Wow, I guess all it takes is a little rejection from from his hitherto unknown daughter and long-ago ex girlfriend to get Keith to start spilling his guts to Mary, even though mere days ago he deemed her a busybody and tried his hardest to avoid her. Now, Mary is a lady who has repeatedly told women that they should work harder to maintain a relationship with Wilbur Weston, so I guess her advice to Keith to keep fighting isn’t surprising. I do question her tactics here, though. She doesn’t know anything about Keith’s service record. What if in one battle, after being pushed back by enemy forces, his unit had advanced again, only to be repulsed due to a lack of sufficient air support, with all his comrades in arms dying and leaving him with emotional wounds that will never heal? Or what if, despite the immediate success of the individual missions he participated in, Keith came to view the larger conflict as a misguided one, a waste of lives and ammunition for an unworthy cause? Why, he might not work his hardest to force his way into fatherhood at all, and that’s wholly unacceptable!

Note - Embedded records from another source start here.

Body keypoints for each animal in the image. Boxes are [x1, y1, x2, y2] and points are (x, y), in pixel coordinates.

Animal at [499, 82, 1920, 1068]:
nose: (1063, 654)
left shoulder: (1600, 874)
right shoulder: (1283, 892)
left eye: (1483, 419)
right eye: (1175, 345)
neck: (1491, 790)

Hagar the Horrible, 11/5/23

Speaking of spilling your guts, I know the phrase is derived from vomiting, but I always think it has the implied hint of disembowelment, and that’s definitely where my mind would go if I were drawing a comic strip that hinges on the phrase where a guy is about to get brutalized by a bunch of axe-wielding Vikings.

Family Circus, 11/5/23

“As for the likeness of its faces, it had the face of a man, and the face of a lion, on the right side: and it had the face of an ox on the left side; and it also had the face of an eagle. And its appearance and its work was as it were a wheel in the middle of a wheel. As for its rings, they were so high that they were dreadful; and its rings were full of eyes round about them. It really freaked me out, can I sleep with you tonight?”